Long live Linux monitoring.
By which I mean that, unless you are a kernel developer or some other individual with esoteric purposes, having Linux up and running is not the point of your servers. Your servers are there to DO something, whether that’s to serve web pages, answer database requests, or provide the best hosted monitoring service.
So…what do you monitor?
Well, in the case of a server whose main point is to be part of a cluster of Apache web servers – monitor Apache. Check that it’s running; returning the content you expect it to return; the number of busy server threads, throughput per second, etc.
Congratulations, you’ve monitored the most important thing about that server. But that doesn’t mean you are done. This is where the Linux monitoring comes in. If your server is to serve http requests with Apache, it needs CPU resources. It needs memory. It definitely should not be swapping. If there are any issues to resolve, that will be much easier if NTP has synch’d the server’s time. You’ll want to know about hard drive failures; power supply issues, temperature. You’ll want to know if the SSL certificate for your web server is approaching expiration (and you’ll want to know that a few weeks in advance.) You’ll want to know if file systems are filling up; if physical disks are approaching their maximum in terms of IO operations per second, increasing CPU wait time. If interfaces are having errors, drops or discards. If the mail sent by the server is bouncing, being delivered, or rejected.
All these aspects are important to monitor so that you will know if your server faces any issues that will prevent it from fulfilling its destiny – of serving web pages.
And of course as this server is part of a cluster, you want to graph its throughput with the other servers, so you can see overall performance, and also compare different servers to each other:
And this is just for one server, with one application. If your server runs a java webserver, or a database, or memcached – there’s suddenly a lot more things to monitor, just to get “Linux Monitoring”.
So what’s the point? I’ve said it before, and will say it again, but automation is essential. If your monitoring is cumbersome to get new servers monitored completely, guess what – you won’t monitor them completely. Which will increase your outages, and increase time to resolution. The more you monitor, the quicker you can resolve issues, as issues are often not where you’d expect.

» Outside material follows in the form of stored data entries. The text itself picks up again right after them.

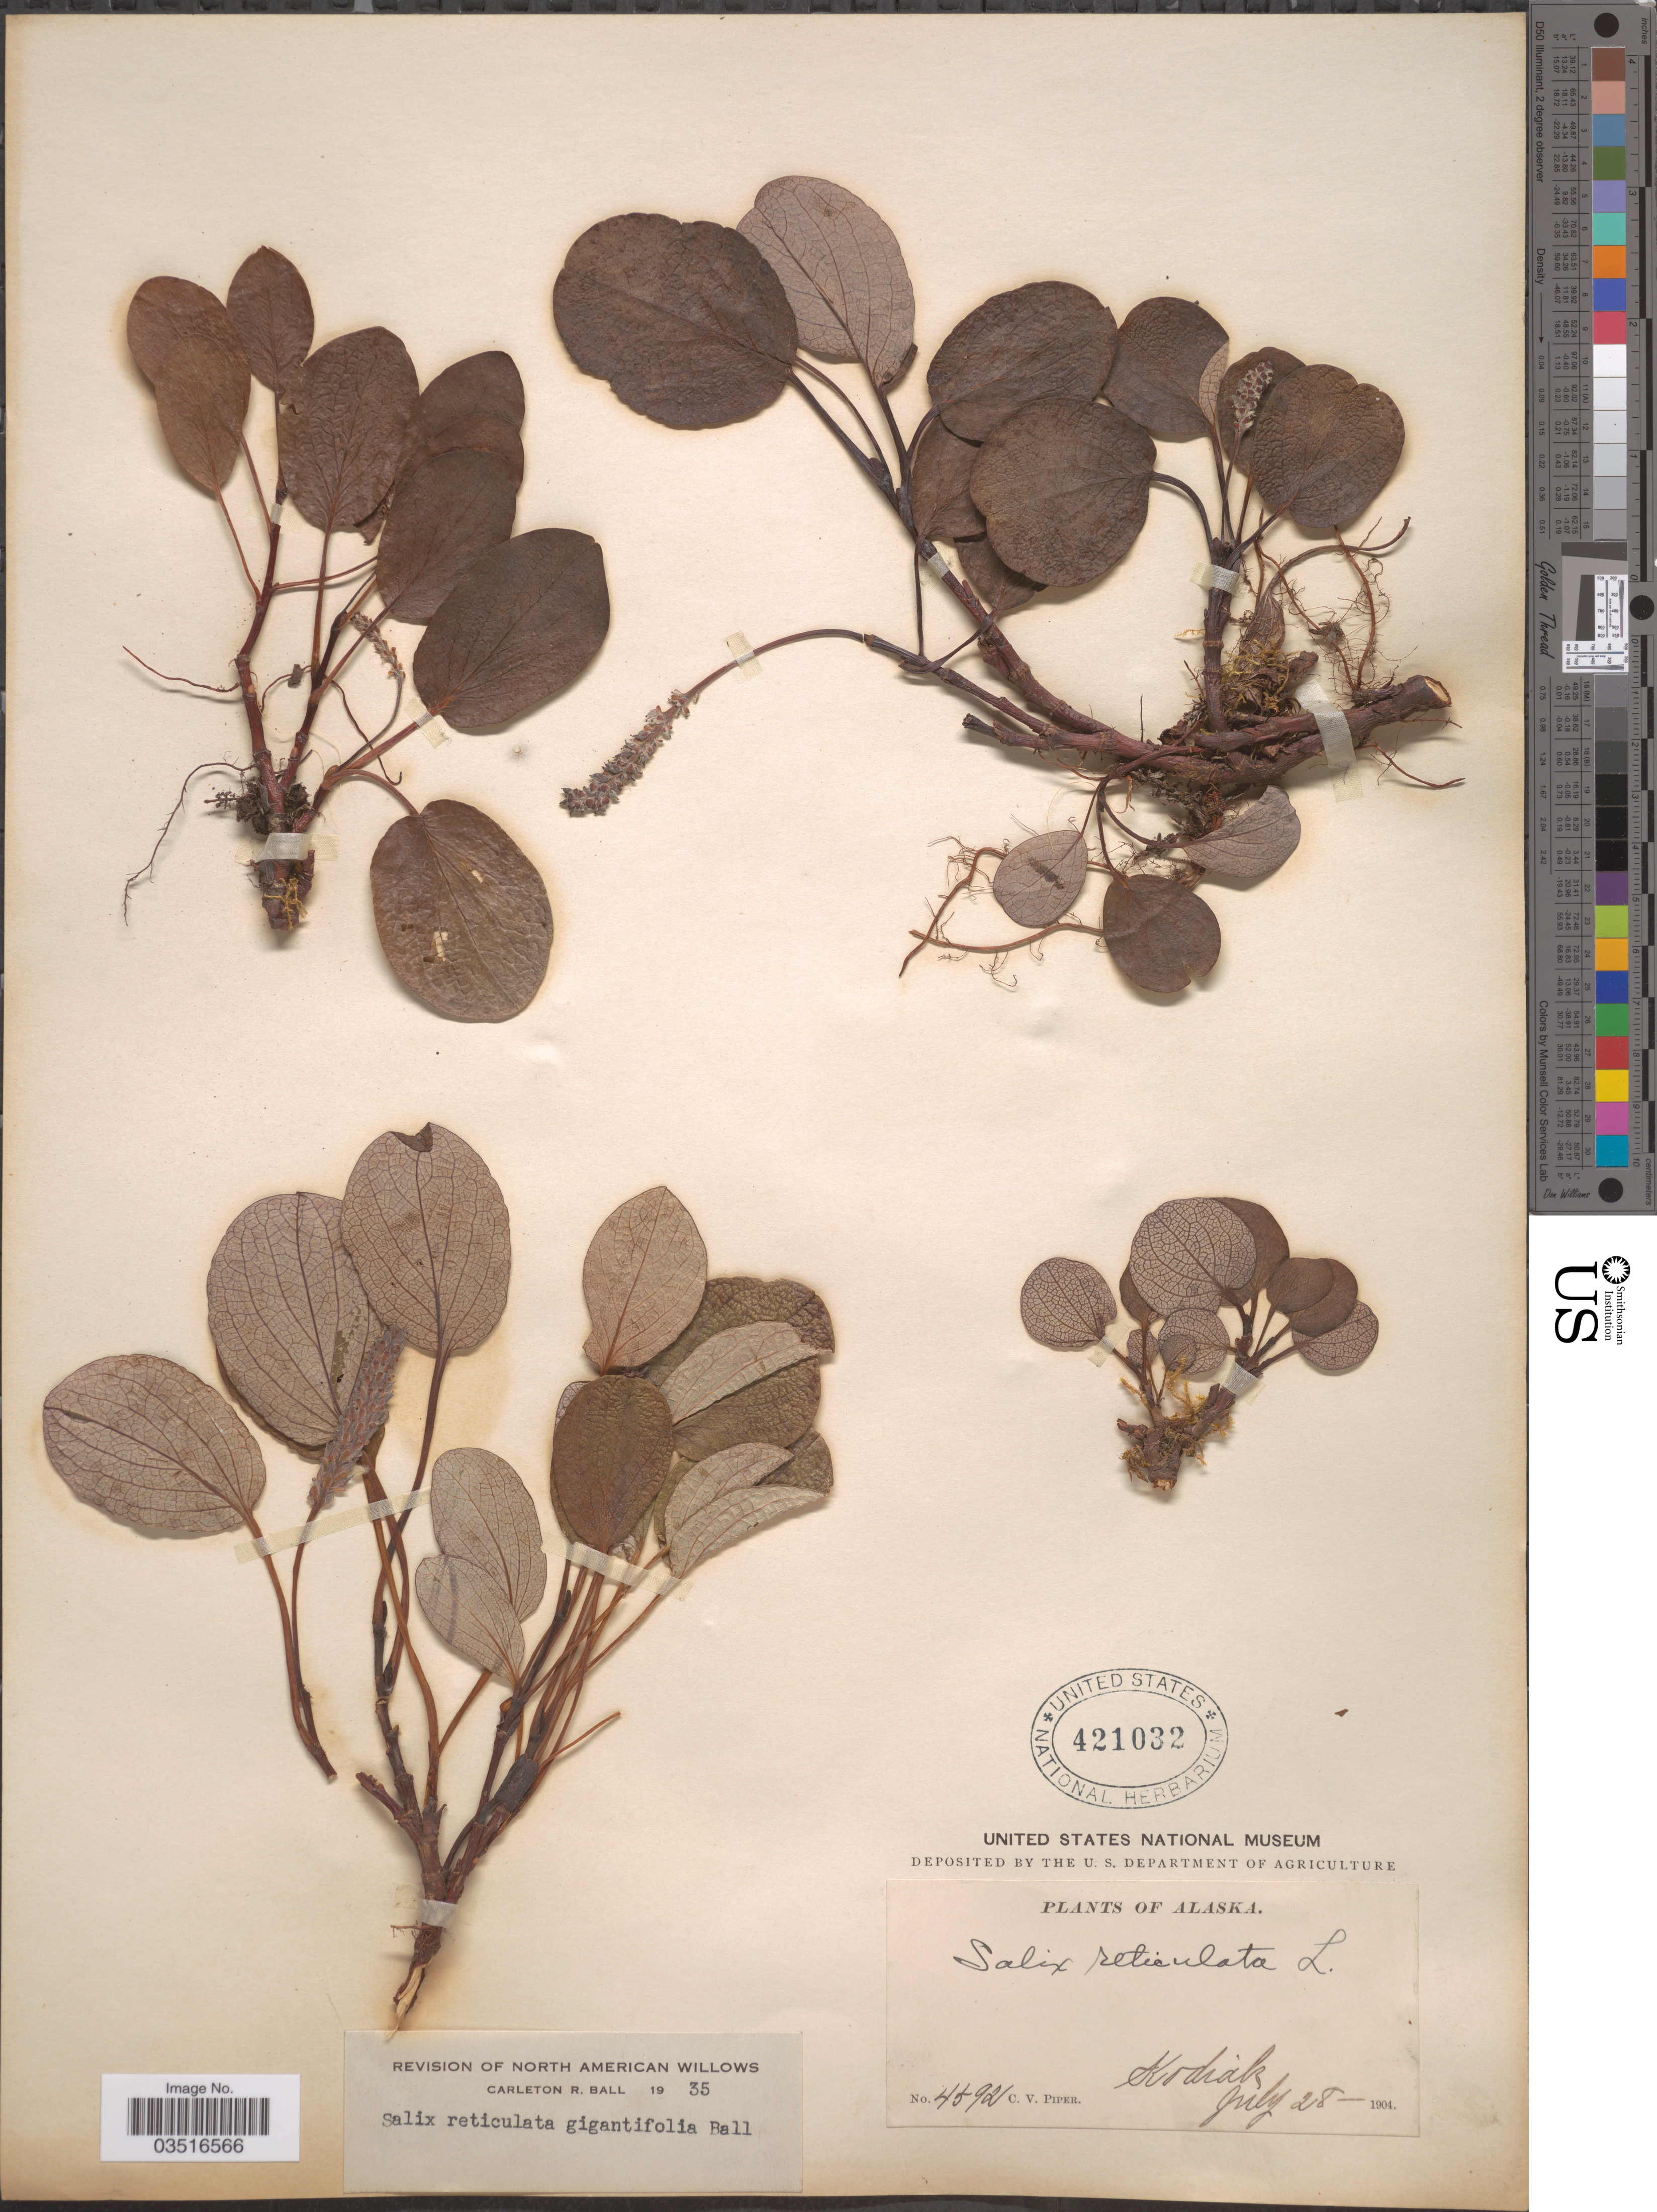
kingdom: Plantae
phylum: Tracheophyta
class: Magnoliopsida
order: Malpighiales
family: Salicaceae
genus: Salix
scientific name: Salix reticulata var. gigantifolia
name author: C.R. Ball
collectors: C. V. Piper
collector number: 4592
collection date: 1904-07-28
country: United States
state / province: Alaska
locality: Kodiak.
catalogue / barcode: US 421032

A quick query shows that a typical server in our lab has 382 datapoints monitored on it after a default install, just by entering its hostname into LogicMonitor. If we had to configure the monitoring ourselves, the number would more likely approach 1 for lab machines (“does it ping?”), especially as we fire up new virtual machines in the lab regularly. But that would mean our developers would miss all sorts of MySQL and Tomcat metrics that they routinely use to improve the next release of our product. And our Ops team would not have good history of performance metrics, like average request service time, so they can identify when issues were introduced on the QA servers. And QA would be held up as our QA systems would not be as highly available.
So for us, automation has both decreased work, and increased productivity in all sorts of unexpected ways. How has it benefited you? Or how could it?